The Association la Voûte Nubienne (“AVN”) works to promote sustainable building techniques throughout west Africa. They simultaneously endeavor to empower communities and encourage environmental stewardship through the revival of traditional masonry building techniques.
The “Nubian Vault” technique can be traced to antiquity, and consists of building vaulted roof homes without the use of timber. Instead, it typically uses compressed earth block masonry to form vaults. The technique is notable in several respects:
It relies on compressed earth block and other materials that can be sourced locally, reducing a community’s dependence on importing expensive prefabricated materials.
It avoids the use of timber – especially important in subsaharan Africa, where timber resources are scarce and stocks are being continually depleted for cooking and building.
The technique is simple enough to be taught to laypeople. With proper training, one can move from novice to master builder in only a couple of months. This allows for the creation of livelihoods while in the process of building, and reduces dependency on professionals who might not be available in remote communities.

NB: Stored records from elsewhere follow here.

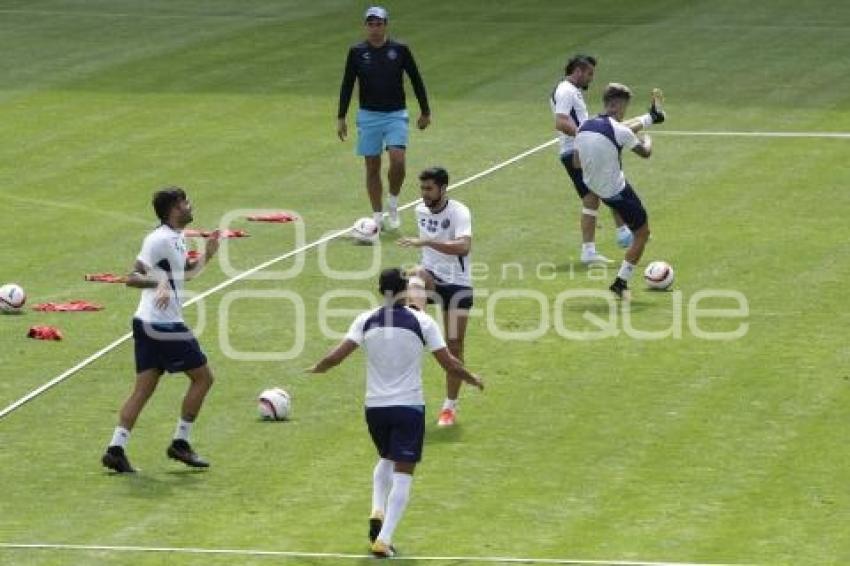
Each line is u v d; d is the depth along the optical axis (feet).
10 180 374.84
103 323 280.72
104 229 337.72
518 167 382.63
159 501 212.84
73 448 230.48
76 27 530.68
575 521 205.67
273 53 494.18
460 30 520.83
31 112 433.07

The work of AVN is in many respects about mining history to create a sustainable future. In areas of scarce resources, it often pays to look backwards, to a time before industrialization and modernization promised us cheap, easy fixes to every building problem. In this case, the revival of an ancient Egyptian building techniques can conserve environmental resources, promote livelihoods and provide housing. Their work, therefore, also includes a focus on education and promotion – making people aware of the resources that latently exist in their own communities.